新築ビジネスから不動産ビジネスへ
地方都市では、新築住宅着工戸数は年を追うごとに、減少していると感じているでしょう。私の住んでいる東金市(人口約57,000人、千葉市中心から20km)は、千葉市のベットタウンとして2010年頃まで人口が伸びていました。バブル時代(1995年頃まで)は、田や畑を開発して、戸建てだけでなく、分譲マンションが供給されるほど活性化していました。その時代は、分譲を中心に新築住宅着工戸数が550戸を超えていたのですが、2022年度には210戸にまで減少しています。
そんなエリアでも、相変わらず土地分譲を行っていますが、よく見ると、田や畑、山林ではなく、古い家、倉庫跡地、駐車場、工場、店舗、花木用地など、今まで利用されていたものを住宅地へ変更しているのです。その分譲地の近くでは、築30年超えの家が空き家になっているという不思議な現象が起きています。一方、リフォーム業界も思ったように事業が拡大しているわけではない。築30年を超えた住まいの数は、どんどん増えているにもかかわらず、不具合が出た部分だけに手を入れる修繕レベルであり、耐震や断熱改修工事も思ったように進まないのは、どうしてなのでしょう?
プレカット事業運営など、どうしても新築工事にこだわるならば、非住宅建築分野に踏み込まないと、棟数や加工床面積を確保できなくなるのは言うまでもありません。非住宅建築は、必ず「ビジネス」が付くので、土地活用(儲かるか)を提案できる必要があり、その運用者もセットで提案できるかが問われることになります。一方、リフォーム工事は、自分たち家族が「快適になる、安全な生活ができる」といくら伝えても、なかなか行動させるところまでにはいかない。しかし、自宅の活用となると、借り手からの要求・要望があるため、いやでも耐震・断熱改修を行わなくてはなりません。ということは、住宅も含めた建築物がビジネスに連動し始めていると感じるのです。

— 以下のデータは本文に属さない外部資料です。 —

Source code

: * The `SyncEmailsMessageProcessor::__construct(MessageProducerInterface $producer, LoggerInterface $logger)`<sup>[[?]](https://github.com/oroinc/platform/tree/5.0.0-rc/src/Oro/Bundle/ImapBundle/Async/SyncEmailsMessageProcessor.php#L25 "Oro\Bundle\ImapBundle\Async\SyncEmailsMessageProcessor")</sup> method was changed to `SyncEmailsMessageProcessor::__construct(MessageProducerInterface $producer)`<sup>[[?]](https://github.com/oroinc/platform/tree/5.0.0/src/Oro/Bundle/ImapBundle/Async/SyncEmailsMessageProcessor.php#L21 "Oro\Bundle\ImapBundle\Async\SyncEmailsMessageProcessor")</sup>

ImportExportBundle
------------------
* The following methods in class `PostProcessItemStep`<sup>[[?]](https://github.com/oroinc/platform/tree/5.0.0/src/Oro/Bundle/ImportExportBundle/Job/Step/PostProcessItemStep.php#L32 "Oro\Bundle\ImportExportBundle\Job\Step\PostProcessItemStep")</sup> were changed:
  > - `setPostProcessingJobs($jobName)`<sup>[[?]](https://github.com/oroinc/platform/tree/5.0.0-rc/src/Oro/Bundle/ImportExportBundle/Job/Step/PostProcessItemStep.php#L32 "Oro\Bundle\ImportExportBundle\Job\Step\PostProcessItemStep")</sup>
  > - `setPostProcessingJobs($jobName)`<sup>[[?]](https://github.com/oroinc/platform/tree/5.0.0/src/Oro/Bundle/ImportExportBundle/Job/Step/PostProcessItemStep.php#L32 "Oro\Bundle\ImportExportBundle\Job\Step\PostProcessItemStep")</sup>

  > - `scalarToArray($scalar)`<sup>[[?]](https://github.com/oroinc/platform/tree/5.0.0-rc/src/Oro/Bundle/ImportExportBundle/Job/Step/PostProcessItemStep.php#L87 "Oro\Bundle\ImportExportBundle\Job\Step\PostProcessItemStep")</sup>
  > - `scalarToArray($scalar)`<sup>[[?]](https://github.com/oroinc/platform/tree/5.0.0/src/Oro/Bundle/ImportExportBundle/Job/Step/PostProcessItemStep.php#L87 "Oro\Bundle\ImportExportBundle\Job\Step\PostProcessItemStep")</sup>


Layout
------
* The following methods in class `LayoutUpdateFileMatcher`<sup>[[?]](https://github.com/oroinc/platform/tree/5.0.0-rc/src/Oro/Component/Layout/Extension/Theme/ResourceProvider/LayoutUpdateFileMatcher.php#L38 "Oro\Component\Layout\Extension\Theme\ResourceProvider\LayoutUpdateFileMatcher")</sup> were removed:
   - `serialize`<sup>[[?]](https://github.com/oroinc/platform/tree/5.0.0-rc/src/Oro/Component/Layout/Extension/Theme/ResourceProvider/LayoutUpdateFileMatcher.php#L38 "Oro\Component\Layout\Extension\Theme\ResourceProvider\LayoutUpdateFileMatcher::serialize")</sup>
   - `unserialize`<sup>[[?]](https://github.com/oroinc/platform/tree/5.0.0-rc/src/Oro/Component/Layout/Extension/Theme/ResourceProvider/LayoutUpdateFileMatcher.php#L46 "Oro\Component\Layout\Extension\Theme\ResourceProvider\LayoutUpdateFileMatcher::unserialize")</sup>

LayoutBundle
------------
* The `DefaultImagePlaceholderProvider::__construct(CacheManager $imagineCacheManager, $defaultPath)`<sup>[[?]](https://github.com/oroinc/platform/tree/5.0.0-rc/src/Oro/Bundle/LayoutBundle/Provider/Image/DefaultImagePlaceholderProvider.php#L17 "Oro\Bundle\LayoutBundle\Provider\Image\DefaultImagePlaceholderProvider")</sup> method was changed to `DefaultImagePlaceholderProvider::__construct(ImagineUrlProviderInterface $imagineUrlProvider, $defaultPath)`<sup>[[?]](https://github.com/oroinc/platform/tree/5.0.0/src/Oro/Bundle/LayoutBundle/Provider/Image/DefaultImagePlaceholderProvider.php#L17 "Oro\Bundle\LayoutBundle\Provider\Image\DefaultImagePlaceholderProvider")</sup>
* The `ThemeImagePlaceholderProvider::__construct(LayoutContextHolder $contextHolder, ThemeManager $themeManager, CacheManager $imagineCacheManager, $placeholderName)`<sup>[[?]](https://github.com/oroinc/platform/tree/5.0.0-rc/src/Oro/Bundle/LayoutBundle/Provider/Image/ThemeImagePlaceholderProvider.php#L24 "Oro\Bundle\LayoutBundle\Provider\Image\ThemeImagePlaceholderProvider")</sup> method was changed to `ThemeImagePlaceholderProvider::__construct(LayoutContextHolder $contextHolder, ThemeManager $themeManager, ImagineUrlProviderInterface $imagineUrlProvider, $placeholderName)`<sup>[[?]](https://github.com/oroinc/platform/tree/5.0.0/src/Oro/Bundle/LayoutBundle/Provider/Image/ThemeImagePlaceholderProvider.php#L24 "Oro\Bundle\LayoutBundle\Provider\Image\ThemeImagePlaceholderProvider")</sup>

運営者側(例えば、介護施設や配送、店舗、クリニック、ホテル)の情報をどう入手するかがカギとなります。住宅は主力がエンドユーザーだったこともあり、マーケティング上、告知や集客方法が違うと考えています。それらの有効な情報を得るには、不動産事業を行うことではないかと考えています。少なくとも、不動産会社のネットワークを持っている必要があると思うのです。
まず、非住宅建築の場合、ほとんどがコーディネートする会社や人がいます。設計事務所や不動産会社を経営している場合が多いですが、彼らがほしがるのが、運営者側に見合った「土地情報」です。有効活用、相続対策を希望する土地所有者と如何に知り合いになるか、これは経営者がトップ営業することだと思います。金融機関や地域の会合やイベントなどに参加して、自社ができることを説明するのが一番早い。
また、住宅と違い、非住宅は設計施工することは少ないので、設計事務所に営業展開し、情報を得ることを勧めます。設計事務所は、概算の建設費をお手伝いすること、木構造の相談に乗ることが重要ですね。そのような機能を持っていきましょう。そして、土地情報は、不動産会社が持っていることが一般的ですが、優先的に情報をいただける関係を数社と築いておくことです。また、弁護士や司法書士、社員の家族、取引先などから相談いただけるようになることですが、特に相続対策に関しては知識を持っていたいものです。
リフォーム事業は、賃貸住宅や貸店舗などを手掛けるとよいと思います。今までは、スピードとコストが選択される大きな要因でしたが、ワンルームや2DKを1LDKにするといった間取り変更のリノベーションが中心になっていくと考えています。中古マンションがリノベーションされ、再販されていることが一般的になってきましたが、賃貸住宅でも間取りのニーズがどんどん変わってきているからです。不動産管理を行う会社とネットワークを組むとよいと思います。
民間の建築請負業は、情報をいかに早く得るかが受注のポイントです。そして、その早い時期に情報を持つ可能性が高いのが不動産関連の方々ですから、商圏内の地元不動産関連ネットワークの構築することをお勧めします。